_REQUIREMENT_
I'd like the entries reproduced exactly, with the images omitted.

*** TASK INPUT ***

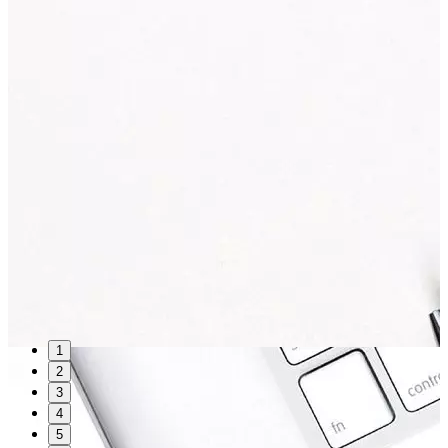
1
2
3
4
5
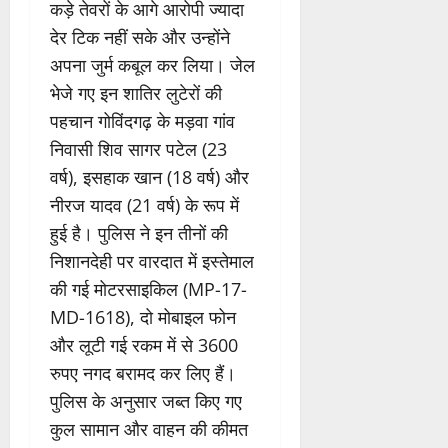
कड़े तेवरों के आगे आरोपी ज्यादा
देर टिक नहीं सके और उन्होंने
अपना जुर्म कबूल कर लिया। जेल
भेजे गए इन शातिर लुटेरों की
पहचान गोविंदगढ़ के मड़वा गांव
निवासी शिव सागर पटेल (23
वर्ष), इसहाक खान (18 वर्ष) और
नीरज यादव (21 वर्ष) के रूप में
हुई है। पुलिस ने इन तीनों की
निशानदेही पर वारदात में इस्तेमाल
की गई मोटरसाइकिल (MP-17-
MD-1618), दो मोबाइल फोन
और लूटी गई रकम में से 3600
रुपए नगद बरामद कर लिए हैं।
पुलिस के अनुसार जब्त किए गए
कुल सामान और वाहन की कीमत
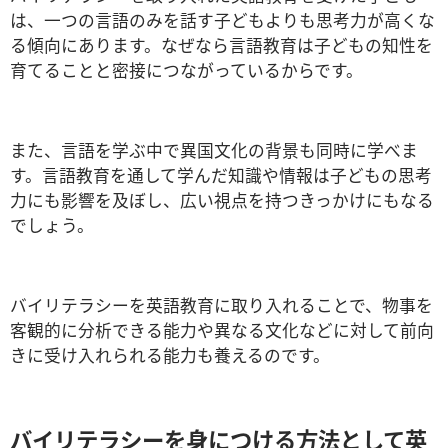
は、一つの言語のみを話す子どもよりも思考力が高くな
る傾向にあります。なぜなら言語教育は子どもの知性を
育てることと密接につながっているからです。
また、言語を学ぶ中で異国文化の背景も同時に学べま
す。言語教育を通して学んだ知識や情報は子どもの思考
力にも影響を及ぼし、広い視点を持つきっかけにもなる
でしょう。
バイリテラシーを英語教育に取り入れることで、物事を
客観的に分析できる能力や異なる文化などに対して前向
きに受け入れられる能力も養えるのです。
バイリテラシーを身につける方法として英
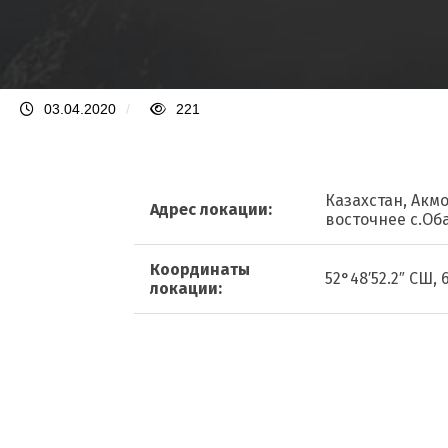
03.04.2020
/
221
Казахстан, Акм
Адрес локации:
восточнее с.Об
Координаты
52°48′52.2″ СШ, 
локации:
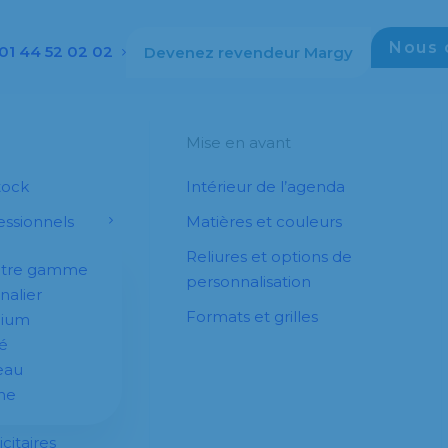
Nous 
01 44 52 02 02
Devenez revendeur Margy
Mise en avant
tock
Intérieur de l’agenda
ssionnels
Matières et couleurs
Reliures et options de
otre gamme
personnalisation
nalier
Formats et grilles
dium
é
eau
he
citaires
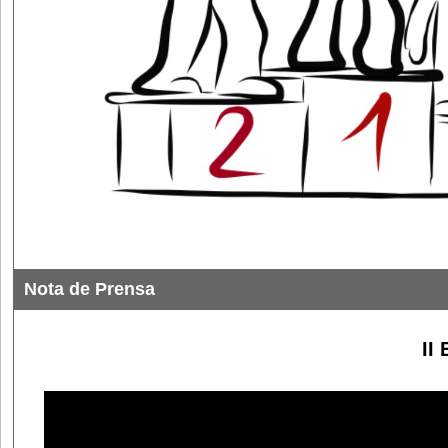
Nota de Prensa
II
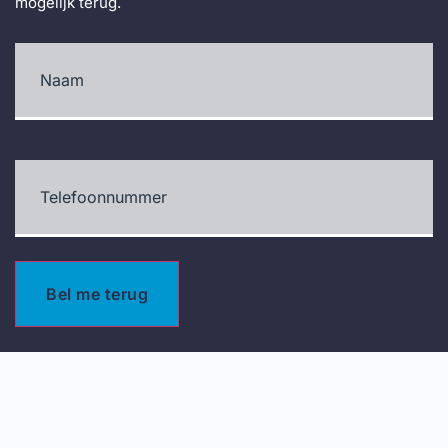
mogelijk terug.
Naam
(Vereist)
Telefoonnummer
(Vereist)
Bel me terug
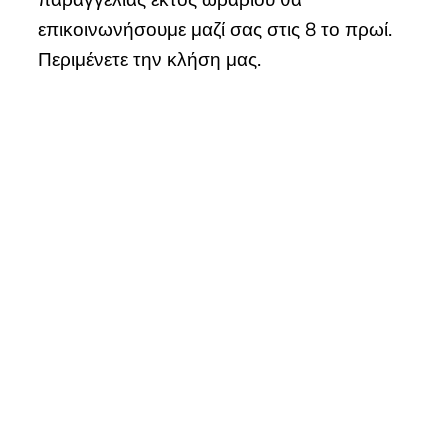
παραγγελίας εκτός ωραρίου θα
επικοινωνήσουμε μαζί σας στις 8 το πρωί.
Περιμένετε την κλήση μας.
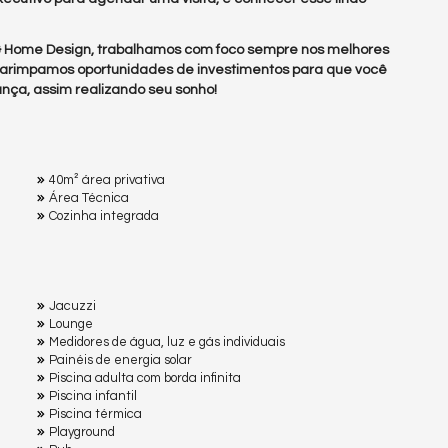
 & Home Design, trabalhamos com foco sempre nos melhores
arimpamos oportunidades de investimentos para que você
nça, assim realizando seu sonho!
40m² área privativa
Área Técnica
Cozinha integrada
Jacuzzi
Lounge
Medidores de água, luz e gás individuais
Painéis de energia solar
Piscina adulta com borda infinita
Piscina infantil
Piscina térmica
Playground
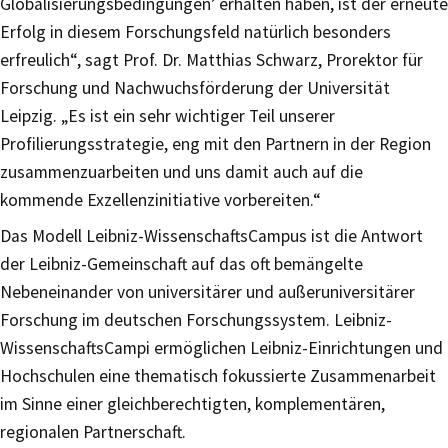
Globalisierungsbedingungen’ erhalten haben, ist der erneute
Erfolg in diesem Forschungsfeld natürlich besonders
erfreulich“, sagt Prof. Dr. Matthias Schwarz, Prorektor für
Forschung und Nachwuchsförderung der Universität
Leipzig. „Es ist ein sehr wichtiger Teil unserer
Profilierungsstrategie, eng mit den Partnern in der Region
zusammenzuarbeiten und uns damit auch auf die
kommende Exzellenzinitiative vorbereiten.“
Das Modell Leibniz-WissenschaftsCampus ist die Antwort
der Leibniz-Gemeinschaft auf das oft bemängelte
Nebeneinander von universitärer und außeruniversitärer
Forschung im deutschen Forschungssystem. Leibniz-
WissenschaftsCampi ermöglichen Leibniz-Einrichtungen und
Hochschulen eine thematisch fokussierte Zusammenarbeit
im Sinne einer gleichberechtigten, komplementären,
regionalen Partnerschaft.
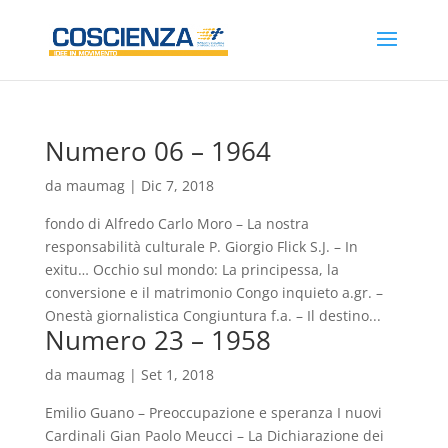
Numero 06 – 1964
da
maumag
|
Dic 7, 2018
fondo di Alfredo Carlo Moro – La nostra
responsabilità culturale P. Giorgio Flick S.J. – In
exitu… Occhio sul mondo: La principessa, la
conversione e il matrimonio Congo inquieto a.gr. –
Onestà giornalistica Congiuntura f.a. – Il destino...
Numero 23 – 1958
da
maumag
|
Set 1, 2018
Emilio Guano – Preoccupazione e speranza I nuovi
Cardinali Gian Paolo Meucci – La Dichiarazione dei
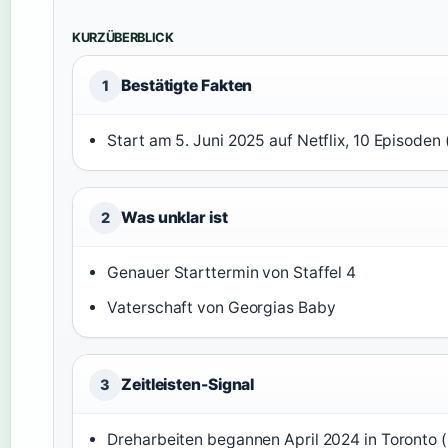
KURZÜBERBLICK
Bestätigte Fakten
1
Start am 5. Juni 2025 auf Netflix, 10 Episoden 
Was unklar ist
2
Genauer Starttermin von Staffel 4
Vaterschaft von Georgias Baby
Zeitleisten-Signal
3
Dreharbeiten begannen April 2024 in Toronto (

*** End of TASK INPUT ***

_RESULT FOR THIS TASK_
1
2
3
4
5
कड़े तेवरों के आगे आरोपी ज्यादा
देर टिक नहीं सके और उन्होंने
अपना जुर्म कबूल कर लिया। जेल
भेजे गए इन शातिर लुटेरों की
पहचान गोविंदगढ़ के मड़वा गांव
निवासी शिव सागर पटेल (23
वर्ष), इसहाक खान (18 वर्ष) और
नीरज यादव (21 वर्ष) के रूप में
हुई है। पुलिस ने इन तीनों की
निशानदेही पर वारदात में इस्तेमाल
की गई मोटरसाइकिल (MP-17-
MD-1618), दो मोबाइल फोन
और लूटी गई रकम में से 3600
रुपए नगद बरामद कर लिए हैं।
पुलिस के अनुसार जब्त किए गए
कुल सामान और वाहन की कीमत
は、一つの言語のみを話す子どもよりも思考力が高くな
る傾向にあります。なぜなら言語教育は子どもの知性を
育てることと密接につながっているからです。
また、言語を学ぶ中で異国文化の背景も同時に学べま
す。言語教育を通して学んだ知識や情報は子どもの思考
力にも影響を及ぼし、広い視点を持つきっかけにもなる
でしょう。
バイリテラシーを英語教育に取り入れることで、物事を
客観的に分析できる能力や異なる文化などに対して前向
きに受け入れられる能力も養えるのです。
バイリテラシーを身につける方法として英
03.04.2020
/
221
Казахстан, Акм
Адрес локации:
восточнее с.Об
Координаты
52°48′52.2″ СШ, 
локации:
Nous 
01 44 52 02 02
Devenez revendeur Margy
Mise en avant
tock
Intérieur de l’agenda
ssionnels
Matières et couleurs
Reliures et options de
otre gamme
personnalisation
nalier
Formats et grilles
dium
é
eau
he
citaires
Nota de Prensa
II
mogelijk terug.
Naam
(Vereist)
Telefoonnummer
(Vereist)
Bel me terug
παραγγελίας εκτός ωραρίου θα
επικοινωνήσουμε μαζί σας στις 8 το πρωί.
Περιμένετε την κλήση μας.
 & Home Design, trabalhamos com foco sempre nos melhores
arimpamos oportunidades de investimentos para que você
nça, assim realizando seu sonho!
40m² área privativa
Área Técnica
Cozinha integrada
Jacuzzi
Lounge
Medidores de água, luz e gás individuais
Painéis de energia solar
Piscina adulta com borda infinita
Piscina infantil
Piscina térmica
Playground
Globalisierungsbedingungen’ erhalten haben, ist der erneute
Erfolg in diesem Forschungsfeld natürlich besonders
erfreulich“, sagt Prof. Dr. Matthias Schwarz, Prorektor für
Forschung und Nachwuchsförderung der Universität
Leipzig. „Es ist ein sehr wichtiger Teil unserer
Profilierungsstrategie, eng mit den Partnern in der Region
zusammenzuarbeiten und uns damit auch auf die
kommende Exzellenzinitiative vorbereiten.“
Das Modell Leibniz-WissenschaftsCampus ist die Antwort
der Leibniz-Gemeinschaft auf das oft bemängelte
Nebeneinander von universitärer und außeruniversitärer
Forschung im deutschen Forschungssystem. Leibniz-
WissenschaftsCampi ermöglichen Leibniz-Einrichtungen und
Hochschulen eine thematisch fokussierte Zusammenarbeit
im Sinne einer gleichberechtigten, komplementären,
regionalen Partnerschaft.
Numero 06 – 1964
da
maumag
|
Dic 7, 2018
fondo di Alfredo Carlo Moro – La nostra
responsabilità culturale P. Giorgio Flick S.J. – In
exitu… Occhio sul mondo: La principessa, la
conversione e il matrimonio Congo inquieto a.gr. –
Onestà giornalistica Congiuntura f.a. – Il destino...
Numero 23 – 1958
da
maumag
|
Set 1, 2018
Emilio Guano – Preoccupazione e speranza I nuovi
Cardinali Gian Paolo Meucci – La Dichiarazione dei
KURZÜBERBLICK
Bestätigte Fakten
1
Start am 5. Juni 2025 auf Netflix, 10 Episoden 
Was unklar ist
2
Genauer Starttermin von Staffel 4
Vaterschaft von Georgias Baby
Zeitleisten-Signal
3
Dreharbeiten begannen April 2024 in Toronto (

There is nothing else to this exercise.